Buddhadasa Bikkhu, a Thai Buddhist Monk


Thursday, June 2, 2011

Battle over the Bible: Forgeries

A recent posting by John Blake entitled, "Half of New Testament forged, Bible scholar says," reports on a new book by Bart D. Ehrman, Forged: Writing in the Name of God--Why the Bible's Authors Are Not Who We Think They Are.  According to Blake, Ehrman's thesis is that the New Testament contains a significant number of books that are outright forgeries, books whose actual author wrote as if they were someone else—a more well-known someone else—in order to gain an audience.  They did so with the intent to deceive.  Ehrman further contends that forgery was no more acceptable in ancient times than it is now.  Blake concludes his posting by quoting Ehrman:
“Forged” will help people accept something that it took him a long time to accept, says the author, a former fundamentalist who is now an agnostic. The New Testament wasn’t written by the finger of God, he says – it has human fingerprints all over its pages. “I’m not saying people should throw it out or it’s not theologically fruitful,” Ehrman says. “I’m saying that by realizing it contains so many forgeries, it shows that it’s a very human book, down to the fact that some authors lied about who they were.”
Forged, in other words, is still another artifact of that branch of our contemporary culture wars devoted to religion and the Bible.  An evangelical scholar, Ben Witherington, has issued a series of detailed blog postings critiquing  Forged and defending the integrity of the Bible.  He argues that the actual situation is more complex.  In the end, it comes down to this: the disillusioned scholar who no longer believes in God doesn't see God's hand in the writing of the New Testament forgeries or, presumably, any other books of the Bible.  The faithful scholar who does believe in God does see God's hand in the writing of the Bible.  Each makes good points from their perspective.  We can only hope that something concrete will come out of all of this that is more than the dueling beliefs of two scholars, each with an agenda.
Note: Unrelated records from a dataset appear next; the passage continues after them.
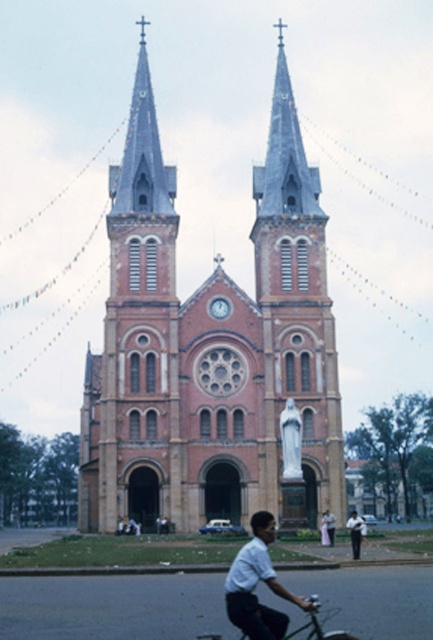
You are standing in front of the church and notice a specific point marked at coordinates point (210, 348). Based on the scene description, what object does this point most likely represent?

The point (210, 348) corresponds to the brown brick church at center.

You are standing in front of the brown brick church at center and want to see the metallic silver bicycle at lower center. Which direction should you look to see the bicycle?

The brown brick church at center is positioned over the metallic silver bicycle at lower center, so you should look downward to see the bicycle.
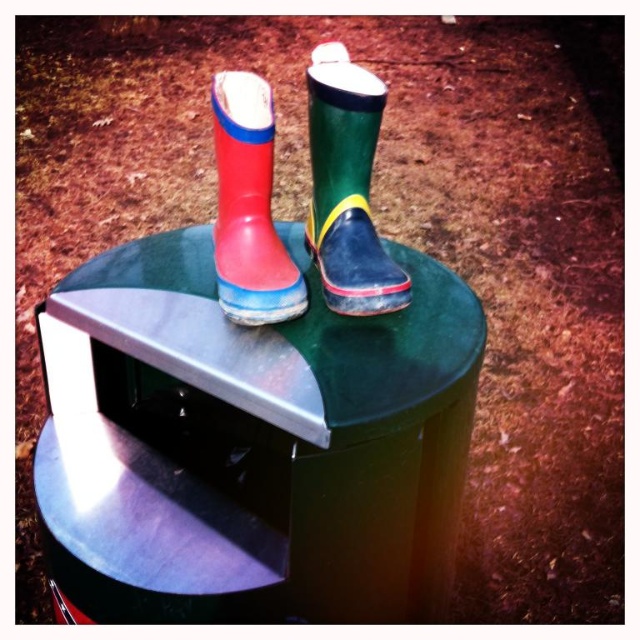
You are trying to determine if the green rubber boot at upper center can fit on the green rubber stool at center. Based on their widths, will it fit?

The green rubber stool at center is wider than the green rubber boot at upper center, so the boot should fit comfortably on the stool.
Granting that some New Testament books are forgeries and that there are more complicated factors involved, it is important to remember that we have the New Testament we have today because each book in it won the general acceptance of churches and church leaders over a period of centuries in what was an almost brutal process of elimination.  Far more candidates for inclusion failed to make the cut than did.  That is, the churches saw spiritual value in each book, and while they may have been "duped" into believing that Peter or Paul wrote certain books that they actually didn't the point is that they also saw a value and need for those books in their time.  Like any human process informed by the subterranean tugging of the Holy Spirit, the process for selecting the books of the New Testament was messy and imprecise.  One can say, indeed, that the Bible as we have it today is the product of an evolutionary process that is still going on, and like any evolutionary process there are all sorts of back eddies, missed opportunities, vestiges, and false starts; and there is also incredible beauty and profound meaning.  God, as best as we can understand these things, evidently chooses to work through and with human ways of doing things in an evolutionary way, and the formation of the Bible is but one more example.
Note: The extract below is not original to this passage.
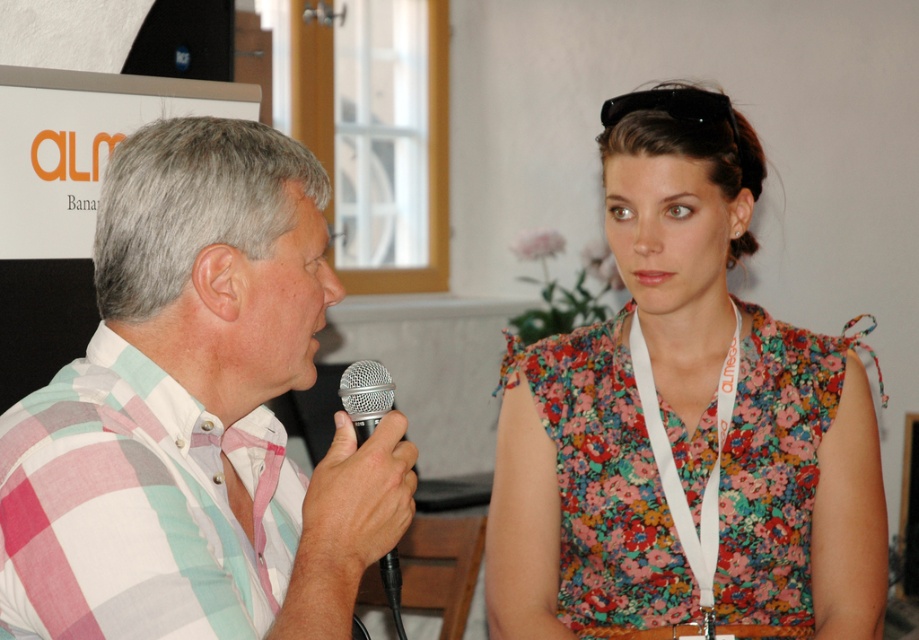
You are organizing a photo shoot and need to ensure that the checkered fabric shirt at left and the silver metallic microphone at center are visible in the frame. Based on their sizes, which object should you prioritize positioning closer to the camera to maintain clarity?

The checkered fabric shirt at left is wider than the silver metallic microphone at center, so you should prioritize positioning the checkered fabric shirt at left closer to the camera to maintain clarity.

You are standing in the room and see the point at coordinates (194, 413). What object is located at that point?

The point at coordinates (194, 413) corresponds to the checkered fabric shirt at left.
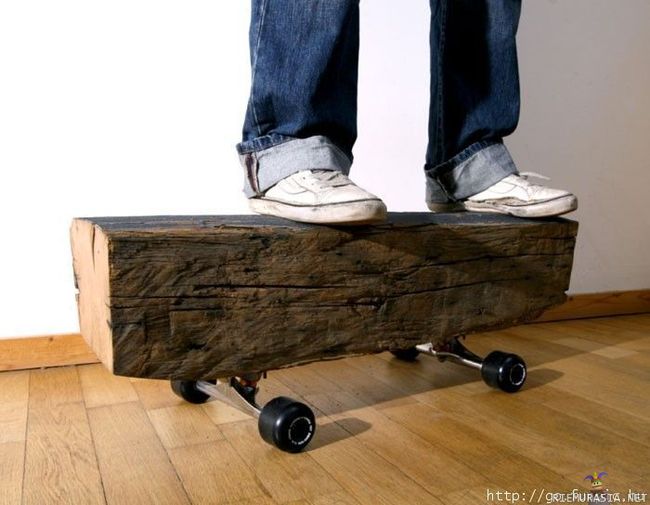
Where is `floor`? The height and width of the screenshot is (505, 650). floor is located at coordinates (342, 483).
Ehrman is correct that the presence of forged books in the New Testament points to the fact that the Bible is a very human product.  As an agnostic, it does not occur to him that they don't prove anything one way or the other about the sneaky ways by which the Spirit works in, through, and around human agency.  We really, really have to dispense with the idea that something inspired has to be "perfect".  God, as best as we can understand these things, doesn't work that way.